Exactly as given, transcribe each entry that follows.
Segment Start: SOURCE DATA
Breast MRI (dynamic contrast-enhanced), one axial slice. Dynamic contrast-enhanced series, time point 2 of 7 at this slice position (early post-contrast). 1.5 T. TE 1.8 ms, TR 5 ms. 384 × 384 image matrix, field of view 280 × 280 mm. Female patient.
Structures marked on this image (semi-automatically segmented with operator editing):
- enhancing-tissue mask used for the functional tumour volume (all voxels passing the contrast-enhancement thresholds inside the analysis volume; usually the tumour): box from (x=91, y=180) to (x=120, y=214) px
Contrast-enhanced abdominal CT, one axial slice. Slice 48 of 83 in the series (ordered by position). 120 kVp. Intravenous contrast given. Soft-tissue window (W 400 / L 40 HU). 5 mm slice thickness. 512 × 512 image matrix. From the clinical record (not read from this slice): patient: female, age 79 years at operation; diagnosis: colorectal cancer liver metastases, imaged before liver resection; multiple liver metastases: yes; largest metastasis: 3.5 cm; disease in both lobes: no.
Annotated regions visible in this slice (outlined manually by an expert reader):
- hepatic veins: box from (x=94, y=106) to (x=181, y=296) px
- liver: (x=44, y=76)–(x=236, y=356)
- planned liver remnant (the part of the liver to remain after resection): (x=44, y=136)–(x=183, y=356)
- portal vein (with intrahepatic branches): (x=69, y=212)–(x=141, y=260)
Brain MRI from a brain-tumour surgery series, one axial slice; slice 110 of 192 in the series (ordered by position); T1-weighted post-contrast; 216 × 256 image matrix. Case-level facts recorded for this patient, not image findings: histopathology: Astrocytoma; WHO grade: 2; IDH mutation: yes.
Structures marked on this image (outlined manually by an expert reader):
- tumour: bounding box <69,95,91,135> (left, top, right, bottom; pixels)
Segment End: SOURCE DATA
▶ [RESPONSE BELOW]
Breast MRI (dynamic contrast-enhanced), one axial slice. Dynamic contrast-enhanced series, time point 2 of 7 at this slice position (early post-contrast). 1.5 T. TE 1.8 ms, TR 5 ms. 384 × 384 image matrix, field of view 280 × 280 mm. Female patient.
Structures marked on this image (semi-automatically segmented with operator editing):
- enhancing-tissue mask used for the functional tumour volume (all voxels passing the contrast-enhancement thresholds inside the analysis volume; usually the tumour): box from (x=91, y=180) to (x=120, y=214) px
Contrast-enhanced abdominal CT, one axial slice. Slice 48 of 83 in the series (ordered by position). 120 kVp. Intravenous contrast given. Soft-tissue window (W 400 / L 40 HU). 5 mm slice thickness. 512 × 512 image matrix. From the clinical record (not read from this slice): patient: female, age 79 years at operation; diagnosis: colorectal cancer liver metastases, imaged before liver resection; multiple liver metastases: yes; largest metastasis: 3.5 cm; disease in both lobes: no.
Annotated regions visible in this slice (outlined manually by an expert reader):
- hepatic veins: box from (x=94, y=106) to (x=181, y=296) px
- liver: (x=44, y=76)–(x=236, y=356)
- planned liver remnant (the part of the liver to remain after resection): (x=44, y=136)–(x=183, y=356)
- portal vein (with intrahepatic branches): (x=69, y=212)–(x=141, y=260)
Brain MRI from a brain-tumour surgery series, one axial slice; slice 110 of 192 in the series (ordered by position); T1-weighted post-contrast; 216 × 256 image matrix. Case-level facts recorded for this patient, not image findings: histopathology: Astrocytoma; WHO grade: 2; IDH mutation: yes.
Structures marked on this image (outlined manually by an expert reader):
- tumour: bounding box <69,95,91,135> (left, top, right, bottom; pixels)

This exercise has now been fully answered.